Erlik baktı ki, insanlar ağacın yalnızca bir yanındaki yemişleri yiyorlar, diğerlerine ellerini sürmüyorlar. İnsanlara bunun nedenini sordu. İnsanlar, şu yanıtı verdiler: “Tanrı bize şu yandaki dört dalın yemişini yemeği yasakladı. Biz yalnızca Tanrı’nın izin verdiği, yemişlerden yiyoruz. Bu yanıt, Erlik’i sevindirdi. Erlik Körmös, insanlardan Törüngey denilen erkeğe yaklaştı. Ona “Tanrı size yalan söylemiş. Asıl, yasakladığı yemişlerden yemeniz gerekir. Onlar daha tatlıdır. Bir deneyin; göreceksiniz” dedi.”[9]
Erlik’in bu merakı insanlarla Tanrı’nın ilk defa karşı karşıya gelmesine yani “ilk günah”ın işlenmesine sebep olmuştur. Efsanenin bu kısmı diğer toplumların efsanelerindeki “Adem’in cennetten kovulması” hikayesini ve dolayısı ile Erlik ile insanların imtihan sahnesi olarak karşımıza çıkar.[10] Ve efsanede adı geçen Törüngey (Adem)[11] ile insanların Erlik yani Şeytan/kötülük ile olan ebedi mücadelesi başlar.

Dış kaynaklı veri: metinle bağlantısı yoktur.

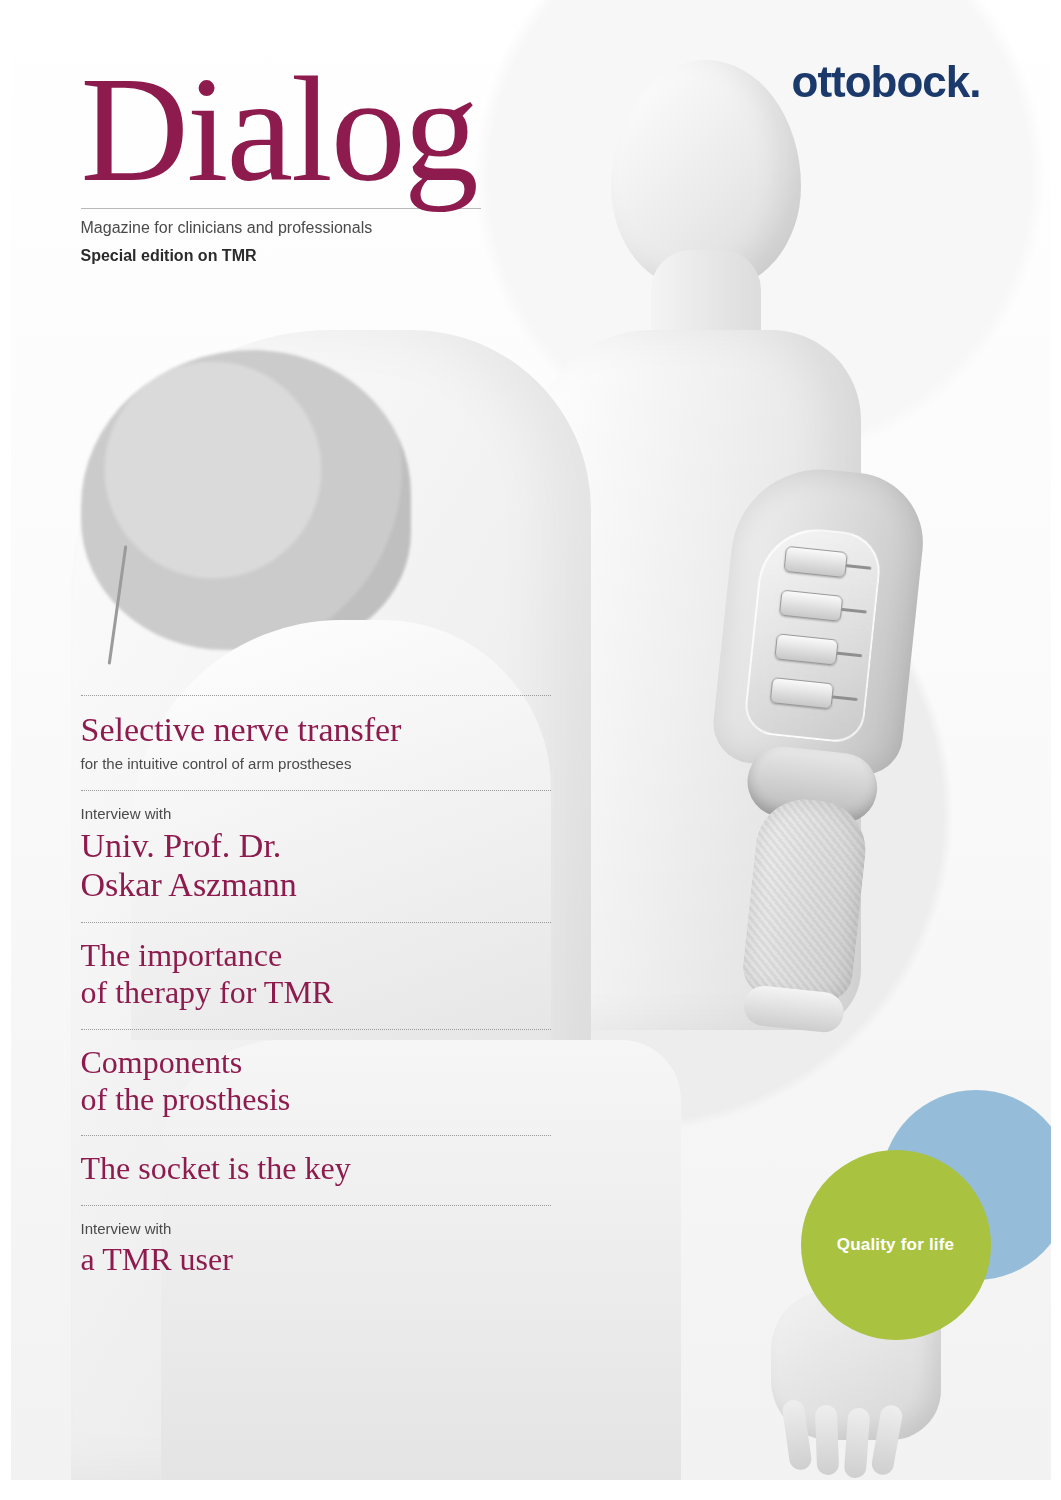Quality for life
Dialog
Magazine for clinicians and professionals
Special edition on TMR
ottobock.
Selective nerve transfer
for the intuitive control of arm prostheses
Interview with
Univ. Prof. Dr.
Oskar Aszmann
The importance
of therapy for TMR
Components
of the prosthesis
The socket is the key
Interview with
a TMR user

Türklerin evrenin ve insanın yaratılışı hakkında fikirler içeren Altay destanları arasında yer alan bu destanı inceledikten sonra söylemek gerekir ki diğer Türk destanları Türklerin belli dönemlerde ki kahramanlık hikayeleri ile Türk milletinin “türemesi” hakkında fikirler içeren destanlardır.[12]
Türklere göre kainatı yaratan tek bir kuvvet vardır. Lakin yardımcıları da vardır. Kainat sudan ve topraktan yaratılmıştır. İnsanlar bir ana ve babadan değil, dokuz ayrı daldan türemiştir. Buda dokuz ayrı kavim manasına gelebilir. Şeytan yani Erlik büyük güçlere malik olmakla beraber esas itibarı ile insandır. Ve tanrı Karahan ile yani Ülgen ile asla denk değildir.[13]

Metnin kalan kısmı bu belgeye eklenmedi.